→ Task directions
In the rows below, copy out the lines starting with the line that contains "(2x) langere pauze" and going on through the line that contains "specific, non-feminine meanings.", both included. Leave out any pictures.

Stored items:
● ● ● ●

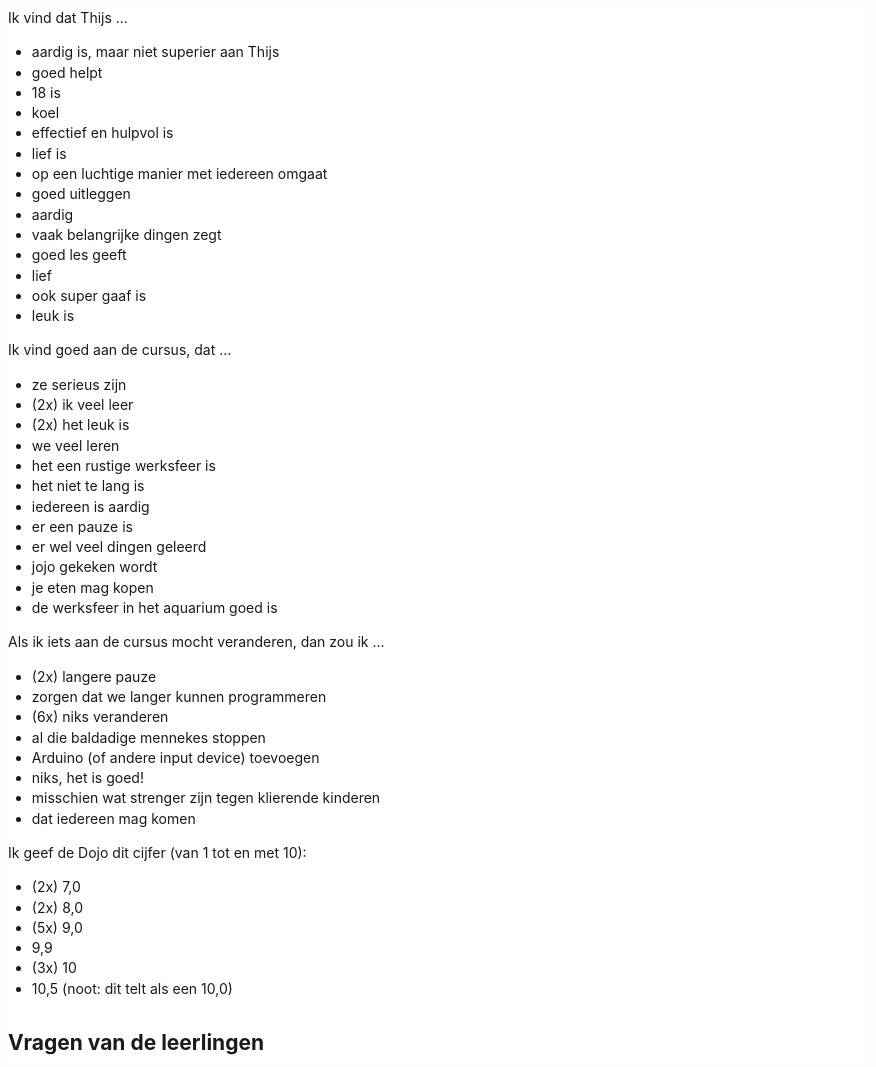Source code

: Ik vind dat Thijs ...

 * aardig is, maar niet superier aan Thijs
 * goed helpt
 * 18 is
 * koel
 * effectief en hulpvol is
 * lief is
 * op een luchtige manier met iedereen omgaat
 * goed uitleggen
 * aardig
 * vaak belangrijke dingen zegt
 * goed les geeft
 * lief
 * ook super gaaf is
 * leuk is
 
Ik vind goed aan de cursus, dat ...

 * ze serieus zijn
 * (2x) ik veel leer
 * (2x) het leuk is
 * we veel leren
 * het een rustige werksfeer is
 * het niet te lang is
 * iedereen is aardig
 * er een pauze is
 * er wel veel dingen geleerd
 * jojo gekeken wordt
 * je eten mag kopen
 * de werksfeer in het aquarium goed is


Als ik iets aan de cursus mocht veranderen, dan zou ik ...

 * (2x) langere pauze
 * zorgen dat we langer kunnen programmeren
 * (6x) niks veranderen
 * al die baldadige mennekes stoppen
 * Arduino (of andere input device) toevoegen
 * niks, het is goed!
 * misschien wat strenger zijn tegen klierende kinderen
 * dat iedereen mag komen

Ik geef de Dojo dit cijfer (van 1 tot en met 10): 

 * (2x) 7,0
 * (2x) 8,0
 * (5x) 9,0
 * 9,9
 * (3x) 10
 * 10,5 (noot: dit telt als een 10,0)

## Vragen van de leerlingen
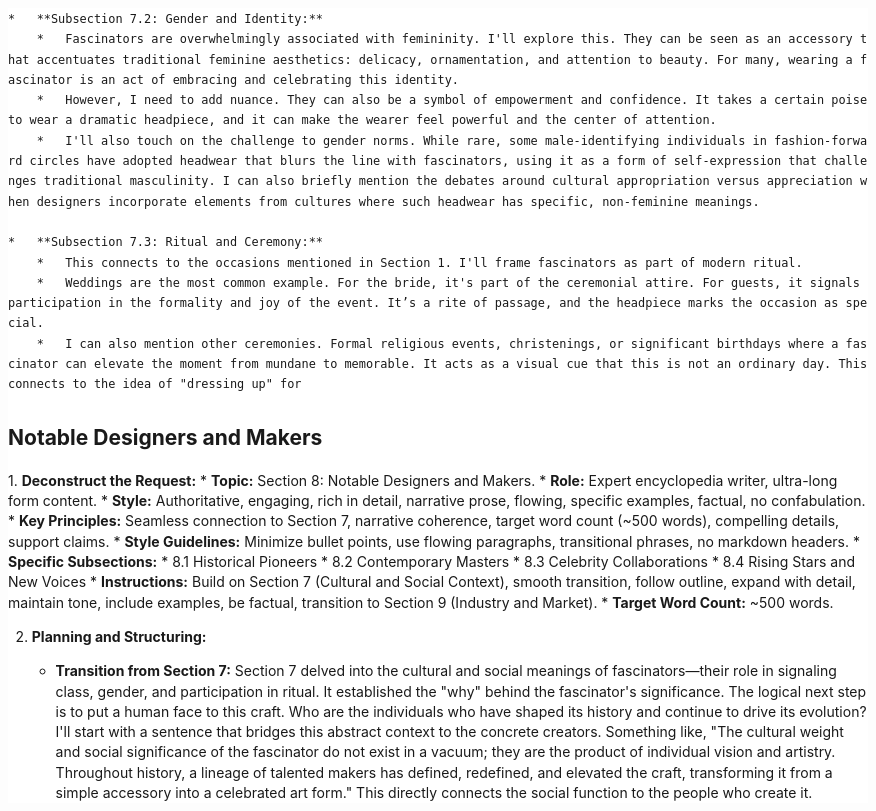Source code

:     *   **Subsection 7.2: Gender and Identity:**
        *   Fascinators are overwhelmingly associated with femininity. I'll explore this. They can be seen as an accessory that accentuates traditional feminine aesthetics: delicacy, ornamentation, and attention to beauty. For many, wearing a fascinator is an act of embracing and celebrating this identity.
        *   However, I need to add nuance. They can also be a symbol of empowerment and confidence. It takes a certain poise to wear a dramatic headpiece, and it can make the wearer feel powerful and the center of attention.
        *   I'll also touch on the challenge to gender norms. While rare, some male-identifying individuals in fashion-forward circles have adopted headwear that blurs the line with fascinators, using it as a form of self-expression that challenges traditional masculinity. I can also briefly mention the debates around cultural appropriation versus appreciation when designers incorporate elements from cultures where such headwear has specific, non-feminine meanings.

    *   **Subsection 7.3: Ritual and Ceremony:**
        *   This connects to the occasions mentioned in Section 1. I'll frame fascinators as part of modern ritual.
        *   Weddings are the most common example. For the bride, it's part of the ceremonial attire. For guests, it signals participation in the formality and joy of the event. It’s a rite of passage, and the headpiece marks the occasion as special.
        *   I can also mention other ceremonies. Formal religious events, christenings, or significant birthdays where a fascinator can elevate the moment from mundane to memorable. It acts as a visual cue that this is not an ordinary day. This connects to the idea of "dressing up" for

## Notable Designers and Makers

<think>1.  **Deconstruct the Request:**
    *   **Topic:** Section 8: Notable Designers and Makers.
    *   **Role:** Expert encyclopedia writer, ultra-long form content.
    *   **Style:** Authoritative, engaging, rich in detail, narrative prose, flowing, specific examples, factual, no confabulation.
    *   **Key Principles:** Seamless connection to Section 7, narrative coherence, target word count (~500 words), compelling details, support claims.
    *   **Style Guidelines:** Minimize bullet points, use flowing paragraphs, transitional phrases, no markdown headers.
    *   **Specific Subsections:**
        *   8.1 Historical Pioneers
        *   8.2 Contemporary Masters
        *   8.3 Celebrity Collaborations
        *   8.4 Rising Stars and New Voices
    *   **Instructions:** Build on Section 7 (Cultural and Social Context), smooth transition, follow outline, expand with detail, maintain tone, include examples, be factual, transition to Section 9 (Industry and Market).
    *   **Target Word Count:** ~500 words.

2.  **Planning and Structuring:**

    *   **Transition from Section 7:** Section 7 delved into the cultural and social meanings of fascinators—their role in signaling class, gender, and participation in ritual. It established the "why" behind the fascinator's significance. The logical next step is to put a human face to this craft. Who are the individuals who have shaped its history and continue to drive its evolution? I'll start with a sentence that bridges this abstract context to the concrete creators. Something like, "The cultural weight and social significance of the fascinator do not exist in a vacuum; they are the product of individual vision and artistry. Throughout history, a lineage of talented makers has defined, redefined, and elevated the craft, transforming it from a simple accessory into a celebrated art form." This directly connects the social function to the people who create it.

● ● ● ●

→ Completed task
 * (2x) langere pauze
 * zorgen dat we langer kunnen programmeren
 * (6x) niks veranderen
 * al die baldadige mennekes stoppen
 * Arduino (of andere input device) toevoegen
 * niks, het is goed!
 * misschien wat strenger zijn tegen klierende kinderen
 * dat iedereen mag komen

Ik geef de Dojo dit cijfer (van 1 tot en met 10): 

 * (2x) 7,0
 * (2x) 8,0
 * (5x) 9,0
 * 9,9
 * (3x) 10
 * 10,5 (noot: dit telt als een 10,0)

## Vragen van de leerlingen
Source code

:     *   **Subsection 7.2: Gender and Identity:**
        *   Fascinators are overwhelmingly associated with femininity. I'll explore this. They can be seen as an accessory that accentuates traditional feminine aesthetics: delicacy, ornamentation, and attention to beauty. For many, wearing a fascinator is an act of embracing and celebrating this identity.
        *   However, I need to add nuance. They can also be a symbol of empowerment and confidence. It takes a certain poise to wear a dramatic headpiece, and it can make the wearer feel powerful and the center of attention.
        *   I'll also touch on the challenge to gender norms. While rare, some male-identifying individuals in fashion-forward circles have adopted headwear that blurs the line with fascinators, using it as a form of self-expression that challenges traditional masculinity. I can also briefly mention the debates around cultural appropriation versus appreciation when designers incorporate elements from cultures where such headwear has specific, non-feminine meanings.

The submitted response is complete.